Wyoming’s workers’ compensation law is changing — raising some benefits for the first time in 20 years.
The changes include higher benefits for the survivors of workers killed on the job and a cost-of-living adjustment for people getting personal disability benefits. Also, workers will continue to get wage benefits during contested cases.
The changes came after more than two years of testimony and public complaints that the Wyoming system was designed to deter injured workers from seeking benefits. Many workers testified that Wyoming’s workers’ compensation program worked well for minor injuries and short-term recoveries, but was less helpful to those with serious, long-term cases.
“We fixed the worst of the problems when we fixed the death benefit. That was probably the most important piece,” said Sen. Charles Scott, R-Casper, who chairs the Labor, Health and Social Services Committee.

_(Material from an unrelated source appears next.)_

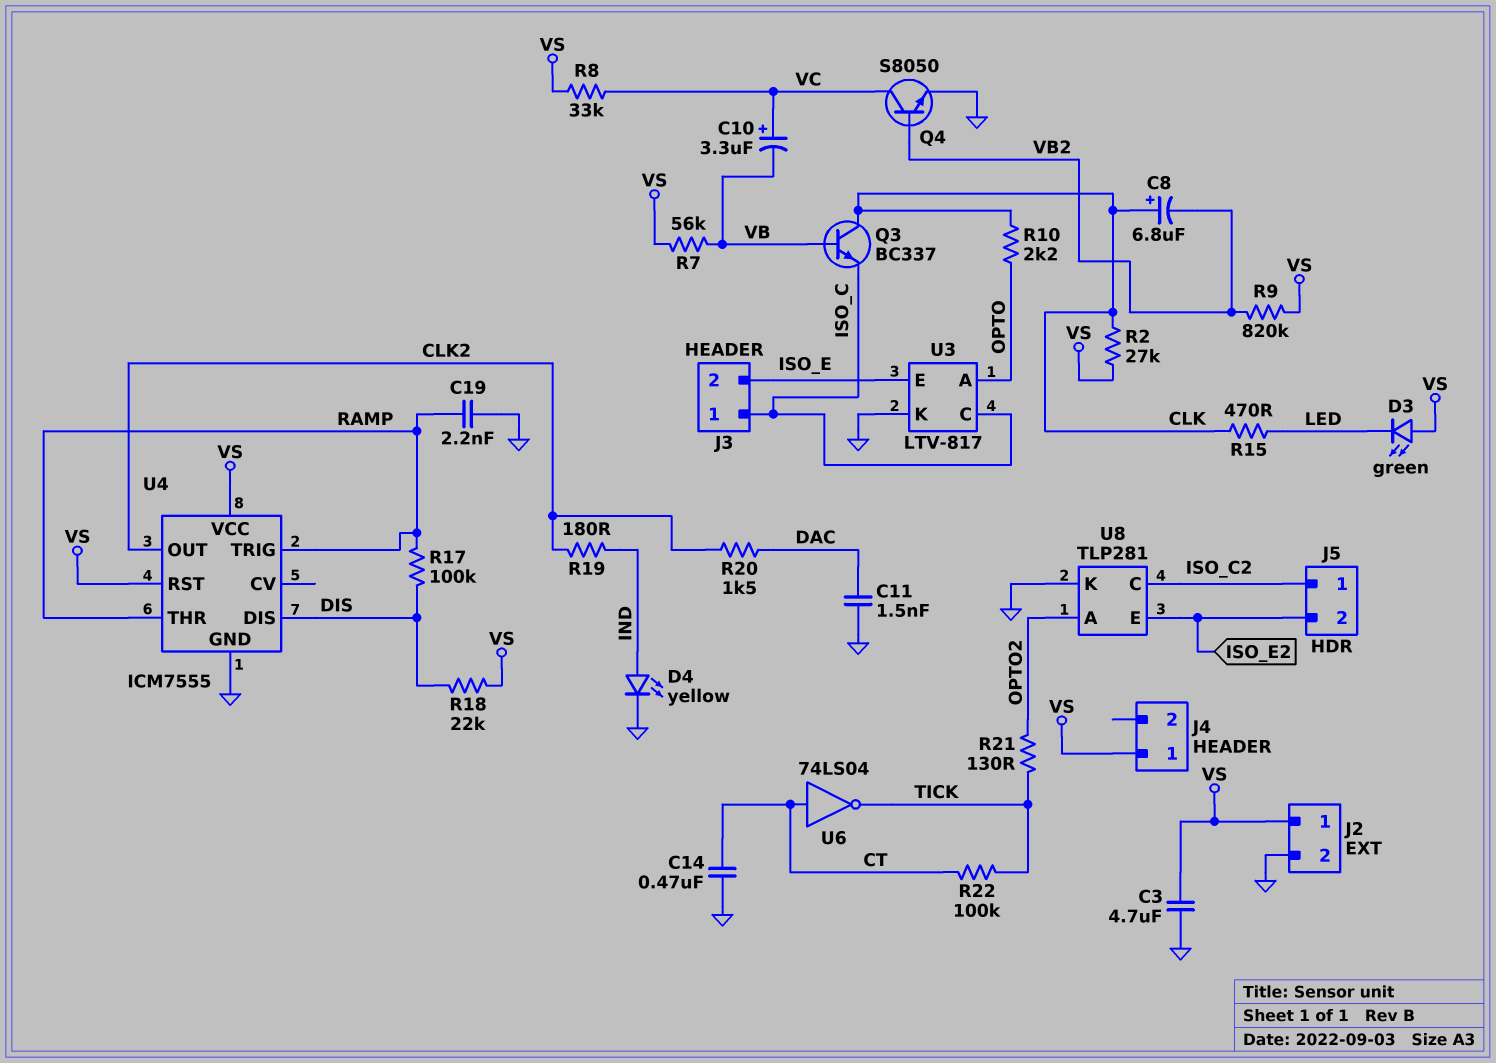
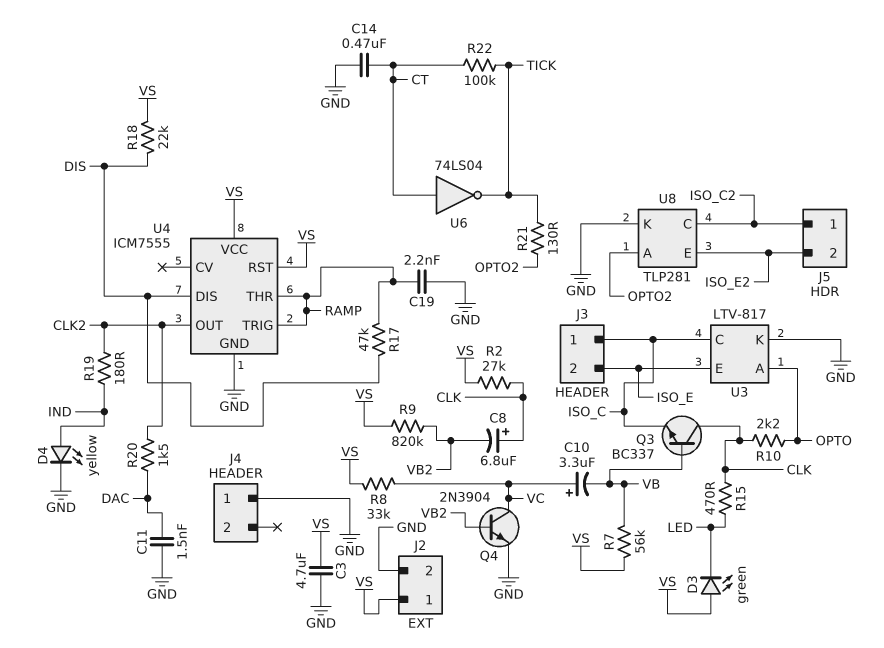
J4 pin 1: VS -> GND
Q4: NPN S8050 (B VB2, C VC, E GND) -> NPN 2N3904 (B VB2, C VC, E GND)
R17: 100k (DIS, RAMP) -> 47k (DIS, RAMP)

Cheyenne-based attorney George Santini said the changes are a step in the right direction, but said serious inequities still need to be addressed. For instance, the workload per case worker at Wyoming Workers’ Safety and Compensation Division still exceeds the national average, he said.
Lawmakers rejected other proposed reforms during the 2009 legislative session. A bill to extend benefits to sufferers of post-traumatic stress disorder failed, as did bills to extend employer immunity to co-workers. Another measure that failed would have clarified that operators are liable for their own negligence that injures or kills a third-party contractor.
Wyoming has the worst workplace fatality rate in the nation. A task force formed by the Legislature this year is looking into the problem.
Employers who pay into the state workers’ compensation fund are immune from lawsuits by employees, even in cases when the employer is proven to be grossly negligent. That means injured workers, in most cases, have only the state program to rely on for compensation for workplace injuries and lost ability to earn an income.